April 24, 2024

Media Decoder Blog: Facebook Gives Users a Primer on Ads

Millions of users who visited their Facebook pages on Wednesday may have noticed a light blue banner that read: “About Ads: Ever wonder how Facebook makes money? Get the Details.” Clicking on a link in the text took visitors to a page that explained why Facebook users see the ads they see.

“It takes a lot of money to hire the best engineers and build the technology needed to keep Facebook up and running,” a Facebook product manager named Ami explains in a video on the page.

According to Ami, that cost was $1 billion last year. To offset those costs, advertising keeps Facebook free for users.

“Unlike ads on television, ads on Facebook respond to your direct feedback,” the narrator says. Users can click on ads they don’t like and ask not to be shown similar ads in the future. “The ads on Facebook are meant to be useful, not disrupt your experience.”

While the new advertising page may be useful to some Facebook users who are curious about advertising, it also comes at a time when many users are increasingly concerned about their privacy online and whether their personal data is being shared with advertisers.

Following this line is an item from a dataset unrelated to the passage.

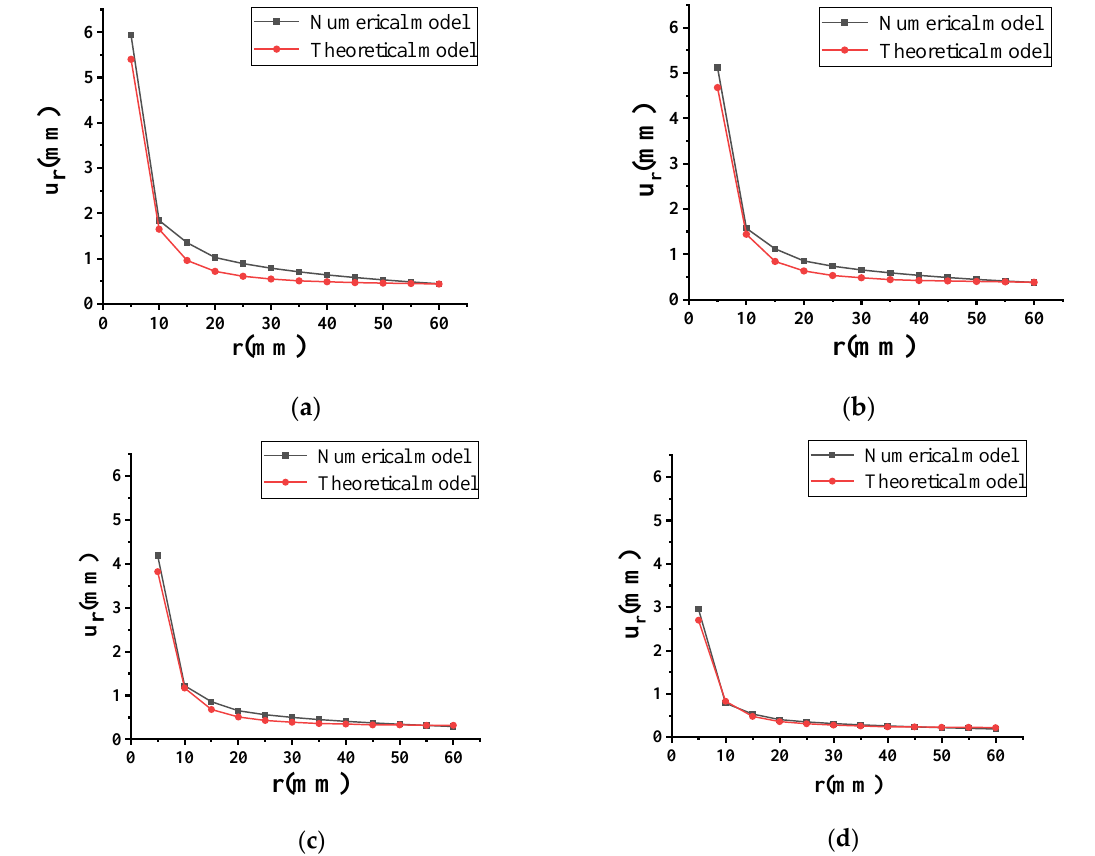
Figure 8. Relation diagram of u r of numerical and theoretical models with r under different θ . ( a ) θ = 0°, ( b ) θ = 30°, ( c ) θ = 45°, ( d ) θ =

To address that concern, the new page explains that Facebook does not sell a user’s personal information, but instead it makes money by showing the right ads to the right audience.

Facebook has many different types of ads, but the ones that have been getting the most attention over the last few days are called “sponsored stories,” which, as reported in the technology blog TechCrunch, will begin appearing in user’s newsfeeds in 2012.

TechCrunch writer Josh Constine explains: “The ability to display promoted content alongside organic social content in the popular and highly addictive news feed is essentially the holy grail for advertisers. While users are attentively browsing photos and updates from friends, they’ll end up consuming ads as well.”

Facebook has been increasingly working with advertisers and advertising agencies by hosting “hackathons” and attempting to teach agencies how to better use the social networking platform.

In April, the company announced a new social ad unit created by Leo Burnett Chicago, part of the Publicis Groupe, that would allow advertisers to ask users questions. Other existing interactive ad units allow users to click that on an ad they “like”, answer questions in a poll, respond to event ads, accept free product samples, watch videos or use Facebook applications.

A Facebook representative issued this statement when asked about the new advertising page: “Educating people about how Facebook works is really important to us. We have a number of educational resources available, including in-line tips, a Help Center, a Safety Center, and a variety of Facebook Pages for different audiences and topics. Along these lines, we recently launched a page that we hope helps people better understand how advertising on Facebook works. We’ll be doing a number of similar proactive initiatives on different topics throughout the coming year.”

But no matter what users think about ads, or how much they know about them, one thing remains true: they cannot opt out of seeing them.